The question Safely iterating over WeakKeyDictionary and WeakValueDictionary did not put me at ease as I had hoped, and it's old enough that it's worth asking again rather than commenting.
Suppose I have a class MyHashable
that's hashable, and I want to build a WeakSet
:
obj1 = MyHashable()
obj2 = MyHashable()
obj3 = MyHashable()
obj2.cycle_sibling = obj3
obj3.cycle_sibling = obj2
ws = WeakSet([obj1, obj2, obj3])
Then I delete some local variables, and convert to a list in preparation for a later loop:
del obj2
del obj3
list_remaining = list(ws)
The question I cite seems to claim this is just fine, but even without any kind of explicit for
loop, have I not already risked the cyclic garbage collector kicking in during the constructor of list_remaining
and changing the size of the set? I would expect this problem to be rare enough that it would be difficult to detect experimentally, but could crash my program once in a blue moon.
I don't even feel like the various commenters on that post really came to an agreement whether something like
for obj in list(ws):
...
was ok, but they did all seem to assume that list(ws)
itself can run all the way through without crashing, and I'm not even convinced of that. Does the list
constructor avoid using iterators somehow and thus not care about set size changes? Can garbage collection not occur during a list
constructor because list
is built-in?
For the moment I've written my code to destructively pop
items out of the WeakSet
, thus avoiding iterators altogether. I don't mind doing it destructively because at that point in my code I'm done with the WeakSet
anyway. But I don't know if I'm being paranoid.

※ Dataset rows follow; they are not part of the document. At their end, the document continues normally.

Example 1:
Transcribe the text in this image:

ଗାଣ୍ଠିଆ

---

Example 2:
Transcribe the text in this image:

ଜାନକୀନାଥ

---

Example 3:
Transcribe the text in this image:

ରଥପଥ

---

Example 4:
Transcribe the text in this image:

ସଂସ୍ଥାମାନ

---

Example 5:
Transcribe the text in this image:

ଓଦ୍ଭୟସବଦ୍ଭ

The docs are frustratingly lacking in information on this, but looking at the implementation, we can see that WeakSet.__iter__
has a guard against this kind of problem.
During iteration over a WeakSet
, weakref callbacks will add references to a list of pending removals rather than removing references from the underlying set directly. If an element dies before iteration reaches it, the iterator won't yield the element, but you're not going to get a segfault or a RuntimeError: Set changed size during iteration
or anything.
Here's the guard (not threadsafe, despite what the comment says):
class _IterationGuard:
# This context manager registers itself in the current iterators of the
# weak container, such as to delay all removals until the context manager
# exits.
# This technique should be relatively thread-safe (since sets are).

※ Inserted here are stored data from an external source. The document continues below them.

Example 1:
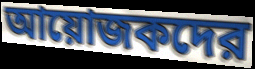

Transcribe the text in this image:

আয়োজকদের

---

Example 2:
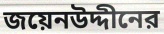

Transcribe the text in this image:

জয়েনউদ্দীনের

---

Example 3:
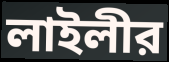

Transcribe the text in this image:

লাইলীর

def __init__(self, weakcontainer):
# Don't create cycles
self.weakcontainer = ref(weakcontainer)
def __enter__(self):
w = self.weakcontainer()
if w is not None:
w._iterating.add(self)
return self
def __exit__(self, e, t, b):
w = self.weakcontainer()
if w is not None:
s = w._iterating
s.remove(self)
if not s:
w._commit_removals()
Here's where __iter__
uses the guard:
class WeakSet:
...
def __iter__(self):
with _IterationGuard(self):
for itemref in self.data:
item = itemref()
if item is not None:
# Caveat: the iterator will keep a strong reference to
# `item` until it is resumed or closed.
yield item
And here's where the weakref callback checks the guard:
def _remove(item, selfref=ref(self)):
self = selfref()
if self is not None:
if self._iterating:
self._pending_removals.append(item)
else:
self.data.discard(item)
You can also see the same guard used in WeakKeyDictionary
and WeakValueDictionary
.
On old Python versions (3.0, or 2.6 and earlier), this guard is not present. If you need to support 2.6 or earlier, it looks like it should be safe to use keys
, values
, and items
with the weak dict classes; I list no option for WeakSet because WeakSet didn't exist back then. If there's a safe, non-destructive option on 3.0, I haven't found one, but hopefully no one needs to support 3.0.